Enfin, le plus intéressant dans cette histoire c’est qu’on ne parle jamais du Premier Ministre Giuseppe Conte. Il est totalement absent sur le plan national, on ne le voit jamais, on ne parle jamais de lui, même dans les journaux télévisés, sauf sur le plan européen. En Italie, les déclarations de M. Salvini ne sont jamais suivies d’une déclaration de M. Conte, qui lui laisse le dernier mot.

Qu’est devenu le programme économique du Mouvement 5 étoiles ?

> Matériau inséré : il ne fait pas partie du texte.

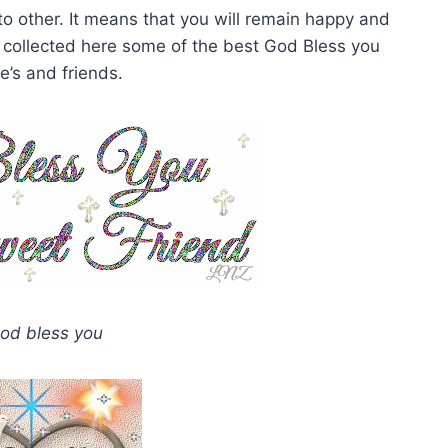
to other. It means that you will remain happy and
 collected here some of the best God Bless you
e’s and friends.
od bless you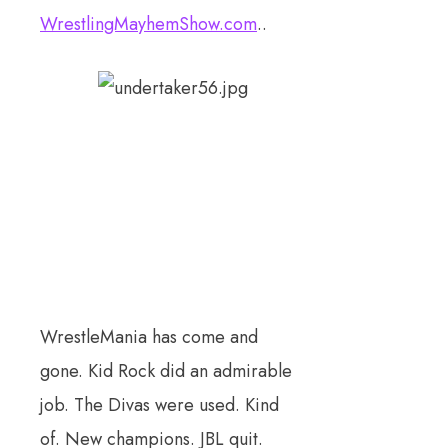
WrestlingMayhemShow.com
..
WrestleMania has come and
gone. Kid Rock did an admirable
job. The Divas were used. Kind
of. New champions. JBL quit.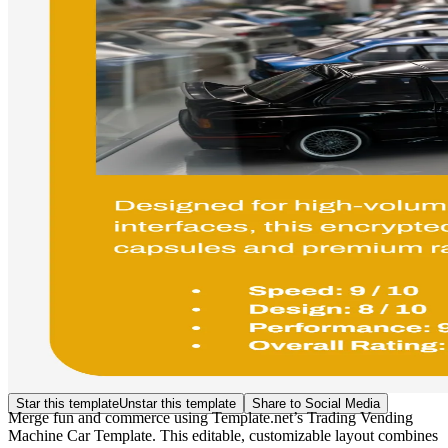
Star this template
Unstar this template
Share to Social Media
Merge fun and commerce using Template.net’s Trading Vending
Machine Car Template. This editable, customizable layout combines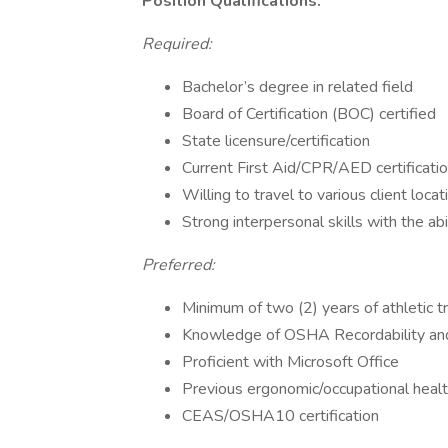
Position Qualifications:
Required:
Bachelor’s degree in related field
Board of Certification (BOC) certified
State licensure/certification
Current First Aid/CPR/AED certificati
Willing to travel to various client locat
Strong interpersonal skills with the ab
Preferred:
Minimum of two (2) years of athletic t
Knowledge of OSHA Recordability an
Proficient with Microsoft Office
Previous ergonomic/occupational heal
CEAS/OSHA10 certification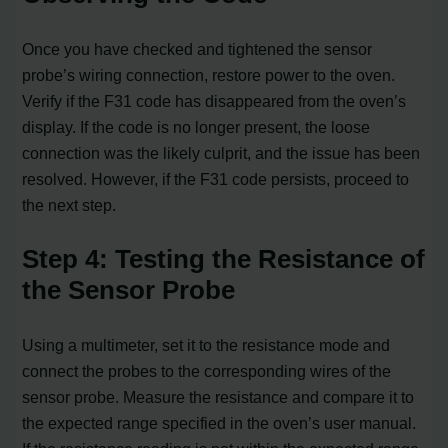
Once you have checked and tightened the sensor
probe’s wiring connection, restore power to the oven.
Verify if the F31 code has disappeared from the oven’s
display. If the code is no longer present, the loose
connection was the likely culprit, and the issue has been
resolved. However, if the F31 code persists, proceed to
the next step.
Step 4: Testing the Resistance of
the Sensor Probe
Using a multimeter, set it to the resistance mode and
connect the probes to the corresponding wires of the
sensor probe. Measure the resistance and compare it to
the expected range specified in the oven’s user manual.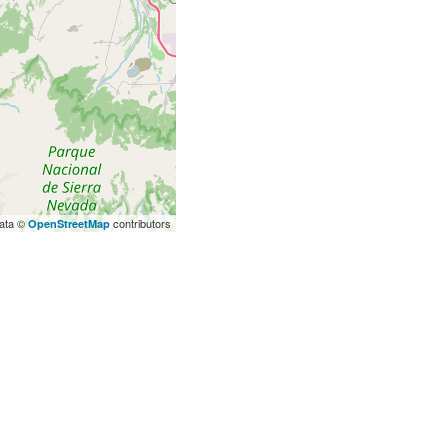
ata ©
contributors
OpenStreetMap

S.V. : Luigi Di Maio a annoncé un « décret dignité » pour venir en aide à la partie la plus pauvre de la population italienne. Son projet est en discussion au Parlement. Il semble que certaines dispositions voulues au départ – comme une nouvelle réglementation sur les travailleurs indépendants ou une modification des normes appliquées au contrat de travail – semblent être déjà remises en question.

Pour Luigi Di Maio, il s’agit d’un enjeu symbolique, comme pour Matteo Salvini sur l’immigration. Face à la Ligue, il est s’efforce d’attirer la lumière car pour l’instant c’est le Ministre de l’Intérieur qui demeure au centre du débat public. Ce qui tient aussi à leurs personnalités : Matteo Salvini est très charismatique et Luigi Di Maio paraît avoir une personnalité moins affirmée. Pour compenser, il travaille sur le plan économique.

Quels résultats laissent entrevoir la situation politique italienne aux élections européennes de mai 2019 ?

S.V. : Si aucune perturbation majeure n’apparaît, on peut prévoir une victoire de la Ligue. Les sondages donnent déjà le parti populiste à 28%, ce qui la place très proche du M5S et de ses 29%. La Ligue gagne presque 10 points dans les sondages vis-à-vis des résultats des élections du 4 mars, aux dépens de Forza Italia et du Parti nationaliste Fratelli d’Italia.

On peut supposer que l’Italie contribuera fortement à l’entrée des forces populistes au Parlement européen. On a du mal à imaginer un retour en grâce des forces traditionnelles d’ici l’année prochaine.